I try to clench my fingers, but I can’t move them. I want to wrap my hands around his throat and choke the life out of him for saying the words. I grit my teeth, wanting to tell him exactly what I’d do to him if he ever laid a hand on her, but the words don’t come.
Footsteps echo through the room.
“You aren’t going to be able to break him like that.” This voice is new to me. “He’s too conditioned. Maybe once the drugs are out of his system, but that will be weeks.”
“We don’t have that kind of time,” the leader with the accent says. “We need information, and he’s got it in his head.”
“Is there something we can do to flush his system?” It’s the voice of the man who hammered nails into my legs.
“No, but maybe we can interfere with the implants,” the new voice says.
“How?”
“Get Errol in here.”
For a few minutes, no one says anything. There are no questions and no added pain. I focus on my breaths, counting each one as I try to slow down the autonomic systems in my body and relax myself.
Errol. He had to have meant Errol Spat, the man I had been sent to bring back to the Mills Conglomerate base. He’s here, and they’re bringing him to me.
A hundred possible ways of escaping and bringing Errol Spat back with me run though my head, each less plausible than the last. I have no advantage now, but I will find it eventually. I will find it and exploit it.
Unless they kill me first.
Footsteps off in the distance get louder.
“So, this is the product of my life’s work?” The footsteps approach the side of the platform, and a face looms over me, partially blocking the light. I try to focus on his features, but all I can really make out are dark eyes and a long moustache that curves around his mouth.
“Proud of yourself?” the leader asks. His condescending tone is ignored.
“Looks like it’s all working as planned,” Spat says. “I assume he hasn’t said a word.”
“Got some screams out of him but only when we hooked him up to the car battery.” I feel a hand on my thigh, near one of the nails. He taps it with his finger, and I flinch.

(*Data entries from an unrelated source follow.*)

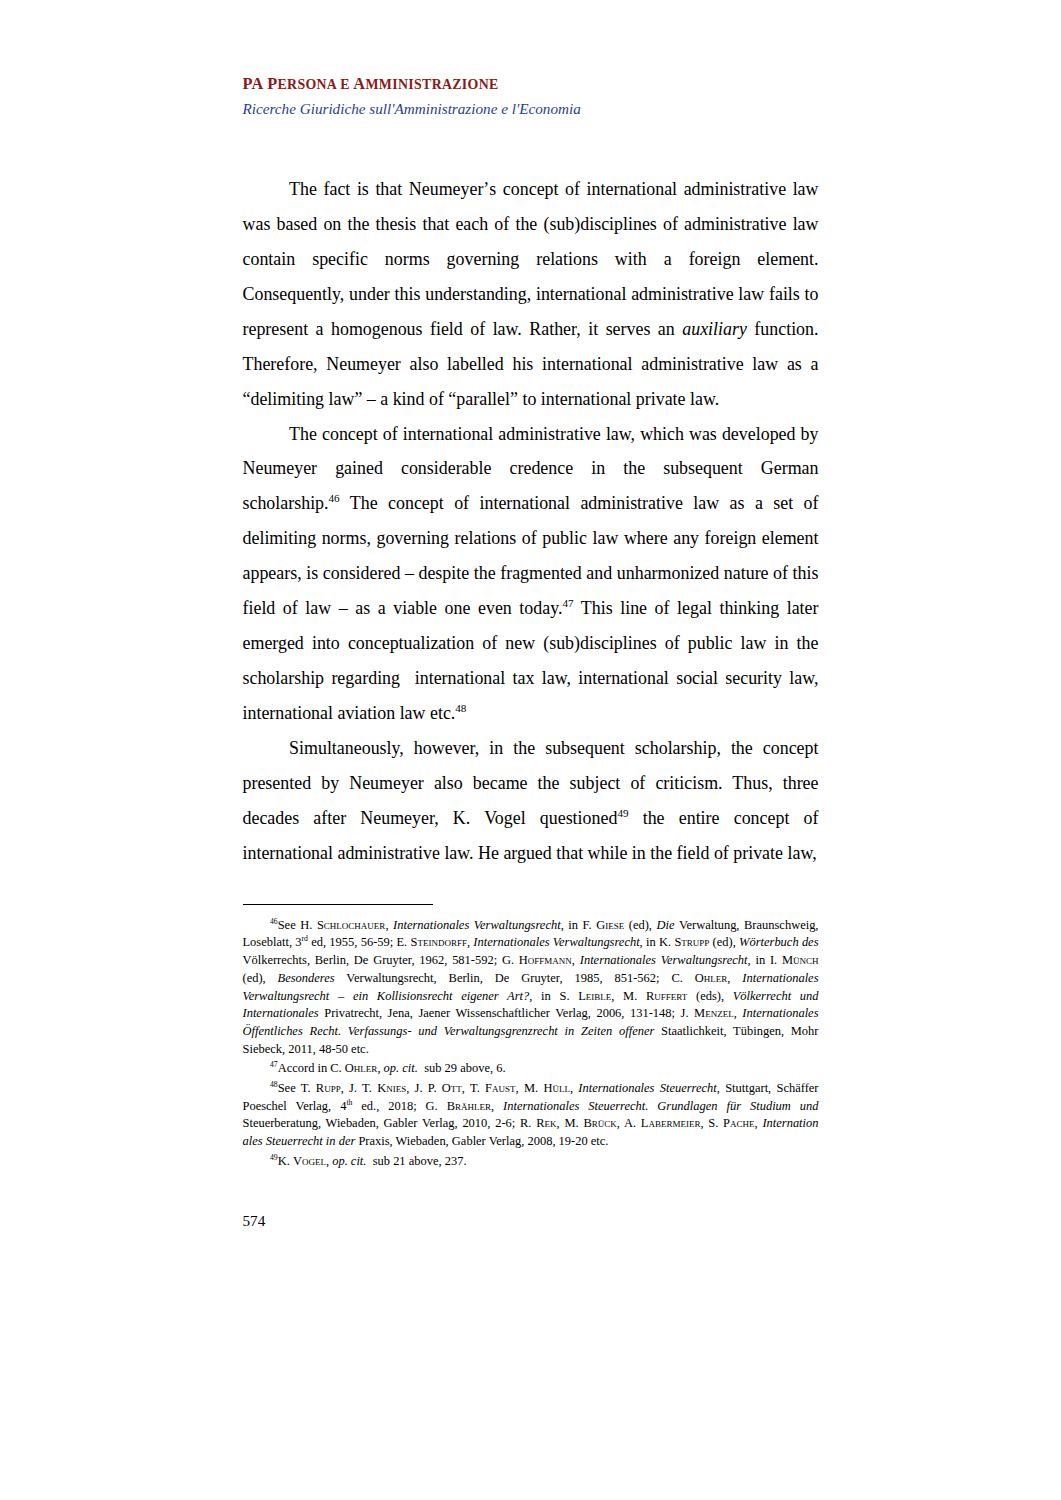PA PERSONA E AMMINISTRAZIONE
Ricerche Giuridiche sull'Amministrazione e l'Economia
The fact is that Neumeyerʼs concept of international administrative law was based on the thesis that each of the (sub)disciplines of administrative law contain specific norms governing relations with a foreign element. Consequently, under this understanding, international administrative law fails to represent a homogenous field of law. Rather, it serves an auxiliary function. Therefore, Neumeyer also labelled his international administrative law as a “delimiting law” – a kind of “parallel” to international private law.
The concept of international administrative law, which was developed by Neumeyer gained considerable credence in the subsequent German scholarship.46 The concept of international administrative law as a set of delimiting norms, governing relations of public law where any foreign element appears, is considered – despite the fragmented and unharmonized nature of this field of law – as a viable one even today.47 This line of legal thinking later emerged into conceptualization of new (sub)disciplines of public law in the scholarship regarding international tax law, international social security law, international aviation law etc.48
Simultaneously, however, in the subsequent scholarship, the concept presented by Neumeyer also became the subject of criticism. Thus, three decades after Neumeyer, K. Vogel questioned49 the entire concept of international administrative law. He argued that while in the field of private law,
46See H. Schlochauer, Internationales Verwaltungsrecht, in F. Giese (ed), Die Verwaltung, Braunschweig, Loseblatt, 3rd ed, 1955, 56-59; E. Steindorff, Internationales Verwaltungsrecht, in K. Strupp (ed), Wörterbuch des Völkerrechts, Berlin, De Gruyter, 1962, 581-592; G. Hoffmann, Internationales Verwaltungsrecht, in I. Münch (ed), Besonderes Verwaltungsrecht, Berlin, De Gruyter, 1985, 851-562; C. Ohler, Internationales Verwaltungsrecht – ein Kollisionsrecht eigener Art?, in S. Leible, M. Ruffert (eds), Völkerrecht und Internationales Privatrecht, Jena, Jaener Wissenschaftlicher Verlag, 2006, 131-148; J. Menzel, Internationales Öffentliches Recht. Verfassungs- und Verwaltungsgrenzrecht in Zeiten offener Staatlichkeit, Tübingen, Mohr Siebeck, 2011, 48-50 etc.
47Accord in C. Ohler, op. cit. sub 29 above, 6.
48See T. Rupp, J. T. Knies, J. P. Ott, T. Faust, M. Hüll, Internationales Steuerrecht, Stuttgart, Schäffer Poeschel Verlag, 4th ed., 2018; G. Brähler, Internationales Steuerrecht. Grundlagen für Studium und Steuerberatung, Wiebaden, Gabler Verlag, 2010, 2-6; R. Rek, M. Brück, A. Labermeier, S. Pache, Internation ales Steuerrecht in der Praxis, Wiebaden, Gabler Verlag, 2008, 19-20 etc.
49K. Vogel, op. cit. sub 21 above, 237.
574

“There’s no way that’s going to work,” Spat says. “You see, the implants are designed for just this kind of thing. As soon as the system recognizes the body is being harmed—tortured—it shuts down his verbal output. He literally can’t talk to you. Run current through him, and the system gets overloaded, so you’ll get some screams out of him, but you’ll never get any intel.”
“You built him,” the leader says. “You tell me how to break him.”

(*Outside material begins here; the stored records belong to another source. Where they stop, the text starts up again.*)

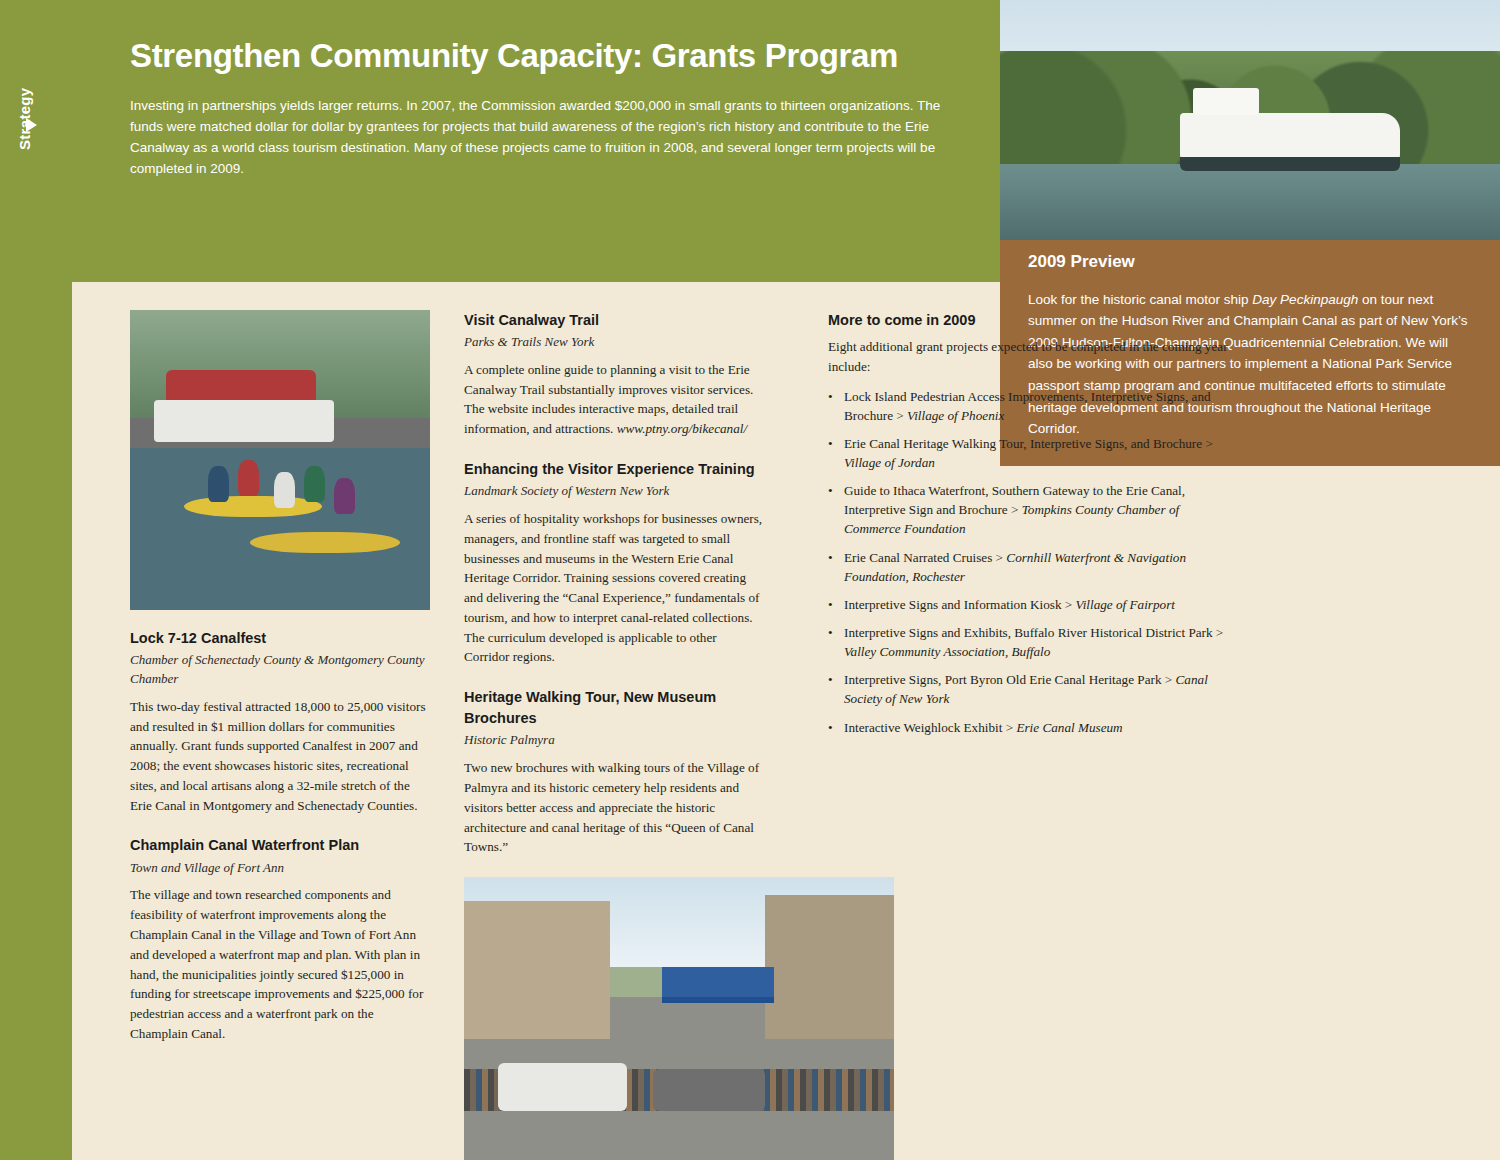Strategy
Strengthen Community Capacity: Grants Program
Investing in partnerships yields larger returns. In 2007, the Commission awarded $200,000 in small grants to thirteen organizations. The funds were matched dollar for dollar by grantees for projects that build awareness of the region’s rich history and contribute to the Erie Canalway as a world class tourism destination. Many of these projects came to fruition in 2008, and several longer term projects will be completed in 2009.
2009 Preview
Look for the historic canal motor ship Day Peckinpaugh on tour next summer on the Hudson River and Champlain Canal as part of New York’s 2009 Hudson-Fulton-Champlain Quadricentennial Celebration. We will also be working with our partners to implement a National Park Service passport stamp program and continue multifaceted efforts to stimulate heritage development and tourism throughout the National Heritage Corridor.
Lock 7-12 Canalfest
Chamber of Schenectady County & Montgomery County Chamber
This two-day festival attracted 18,000 to 25,000 visitors and resulted in $1 million dollars for communities annually. Grant funds supported Canalfest in 2007 and 2008; the event showcases historic sites, recreational sites, and local artisans along a 32-mile stretch of the Erie Canal in Montgomery and Schenectady Counties.
Champlain Canal Waterfront Plan
Town and Village of Fort Ann
The village and town researched components and feasibility of waterfront improvements along the Champlain Canal in the Village and Town of Fort Ann and developed a waterfront map and plan. With plan in hand, the municipalities jointly secured $125,000 in funding for streetscape improvements and $225,000 for pedestrian access and a waterfront park on the Champlain Canal.
Visit Canalway Trail
Parks & Trails New York
A complete online guide to planning a visit to the Erie Canalway Trail substantially improves visitor services. The website includes interactive maps, detailed trail information, and attractions. www.ptny.org/bikecanal/
Enhancing the Visitor Experience Training
Landmark Society of Western New York
A series of hospitality workshops for businesses owners, managers, and frontline staff was targeted to small businesses and museums in the Western Erie Canal Heritage Corridor. Training sessions covered creating and delivering the “Canal Experience,” fundamentals of tourism, and how to interpret canal-related collections. The curriculum developed is applicable to other Corridor regions.
Heritage Walking Tour, New Museum Brochures
Historic Palmyra
Two new brochures with walking tours of the Village of Palmyra and its historic cemetery help residents and visitors better access and appreciate the historic architecture and canal heritage of this “Queen of Canal Towns.”
More to come in 2009
Eight additional grant projects expected to be completed in the coming year include:
Lock Island Pedestrian Access Improvements, Interpretive Signs, and Brochure > Village of Phoenix
Erie Canal Heritage Walking Tour, Interpretive Signs, and Brochure > Village of Jordan
Guide to Ithaca Waterfront, Southern Gateway to the Erie Canal, Interpretive Sign and Brochure > Tompkins County Chamber of Commerce Foundation
Erie Canal Narrated Cruises > Cornhill Waterfront & Navigation Foundation, Rochester
Interpretive Signs and Information Kiosk > Village of Fairport
Interpretive Signs and Exhibits, Buffalo River Historical District Park > Valley Community Association, Buffalo
Interpretive Signs, Port Byron Old Erie Canal Heritage Park > Canal Society of New York
Interactive Weighlock Exhibit > Erie Canal Museum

“No, no—let’s get this straight,” Spat says. “I didn’t build him. I designed the cybernetic implants and the interface between them and the implants placed around his body. It’s the doctors who link them up to his brain and administer the drug treatments that are the real builders. I can only tell you about the interface and the programming. I’m a tech, assholes, not a doctor.”
“So, what do we do? Take the implants out and run them through the computer?”
“If you want to kill him, sure—go for it. I’m pretty sure Merle was hoping to get him to turn though. Does he even know what you fuckers are doing out here?”
“He hasn’t arrived yet.”
“You don’t have any authority here, Spat. Don’t get shitty with me.”
“I’m just telling you how it is.” There’s a long pause before he speaks again. “Let me give something a try.”
He places an interface disk to the side of my head. Though Riley has done this several times, the intent was always to add information. Whatever this man is doing, it’s not the same. Instead of bright flashes of information inside of my head, I sense a dull whirring and a brief vibration through my brain.
“Weird,” Errol says.
“What’s weird?”
“This doesn’t look right. Something’s fucked up.”
I shift my eyes to the right as much as I can. With the light in my eyes, I can’t see much other than shadows, but it looks like Spat is holding a hand-held computer. I hear him tap at the screen. He adjusts the disk behind my ear and then taps again.